One Sabbath, when he went to dine at the house of a ruler of the Pharisees, they were watching him carefully. And behold, there was a man before him who had dropsy. And Jesus responded to the lawyers and Pharisees, saying, “Is it lawful to heal on the Sabbath, or not?” But they remained silent. Then he took him and healed him and sent him away. And he said to them, “Which of you, having a son or an ox that has fallen into a well on a Sabbath day, will not immediately pull him out?” And they could not reply to these things.

Now he told a parable to those who were invited, when he noticed how they chose the places of honor, saying to them, “When you are invited by someone to a wedding feast, do not sit down in a place of honor, lest someone more distinguished than you be invited by him, and he who invited you both will come and say to you, ‘Give your place to this person,’ and then you will begin with shame to take the lowest place. 10 But when you are invited, go and sit in the lowest place, so that when your host comes he may say to you, ‘Friend, move up higher.’ Then you will be honored in the presence of all who sit at table with you. 11 For everyone who exalts himself will be humbled, and he who humbles himself will be exalted.”

12 He said also to the man who had invited him, “When you give a dinner or a banquet, do not invite your friends or your brothers or your relatives or rich neighbors, lest they also invite you in return and you be repaid. 13 But when you give a feast, invite the poor, the crippled, the lame, the blind, 14 and you will be blessed, because they cannot repay you. For you will be repaid at the resurrection of the just.”

The people of ancient Rome had some odd customs when it came to honoring their dead relatives. In wealthier strata of society, the family of a deceased person would have an annual memorial meal to honor a deceased person, often in proximity to the place where the deceased’s ashes had been interred. In fact, usually a person who died allocated money to pay for the meal. It wasn’t long before the Christians latched onto this practice. You might have grown up attending a church with a cemetery around it. You have surely driven past such a church at some point. In the oldest churches of Christendom, it appears that the cemetery was there first. Christians started building churches to house the eucharistic gatherings which were taking place in the cemeteries, usually at the tomb of some heroic martyr or other notable Christian.

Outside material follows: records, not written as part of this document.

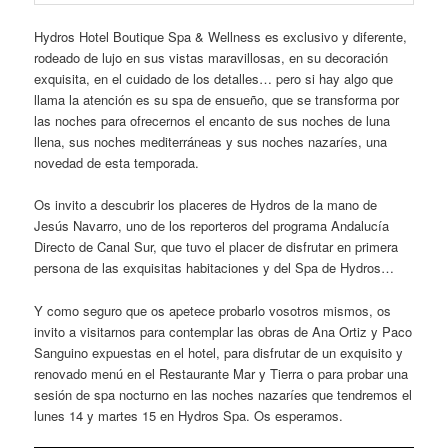
Hydros Hotel Boutique Spa & Wellness es exclusivo y diferente,
rodeado de lujo en sus vistas maravillosas, en su decoración
exquisita, en el cuidado de los detalles… pero si hay algo que
llama la atención es su spa de ensueño, que se transforma por
las noches para ofrecernos el encanto de sus noches de luna
llena, sus noches mediterráneas y sus noches nazaríes, una
novedad de esta temporada.
Os invito a descubrir los placeres de Hydros de la mano de
Jesús Navarro, uno de los reporteros del programa Andalucía
Directo de Canal Sur, que tuvo el placer de disfrutar en primera
persona de las exquisitas habitaciones y del Spa de Hydros…
Y como seguro que os apetece probarlo vosotros mismos, os
invito a visitarnos para contemplar las obras de Ana Ortiz y Paco
Sanguino expuestas en el hotel, para disfrutar de un exquisito y
renovado menú en el Restaurante Mar y Tierra o para probar una
sesión de spa nocturno en las noches nazaríes que tendremos el
lunes 14 y martes 15 en Hydros Spa. Os esperamos.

Had you been alive in Rome in the late 4th century or early fifth, you might have even been able to attend a particular mingling of this practice and the words which Jesus speaks here. Toward the end of the century a very wealthy man left a detailed set of instructions in his will. Outside his large tomb there was to be a long stone table. Every day a meal was to be prepared and 100 poor people from the city of Rome were to be given a meal to eat at that table. He saw this as a way to listen to and heed Jesus’ words in the final paragraph of this text. His motivation was simply that he wanted to be repaid at the resurrection of the just. He did not want his family to gather, he wanted to feed the poor, those who could not repay him.

I don’t know how long the funds for the free feast outside the grave of the wealthy man in Rome lasted. I imagine that Alaric’s invasion and sacking of Rome in 410 might have put an end to it. I do know that Jesus’ words have continued to have a profound impact on the attitude of his followers to the impoverished and needy people of our communities. The Pharisees put a man with a visible disease across from Jesus, using a human being as a trap of sorts, hoping either to ensnare Jesus or that he would fail to help the poor man, who was suffering from what we would call edema today. Jesus sees the man, a needy man, helps and quickly gets him away from there. He then calls on us to have a care for others and not for ourselves first. Wouldn’t the world be a much better place if everyone did that?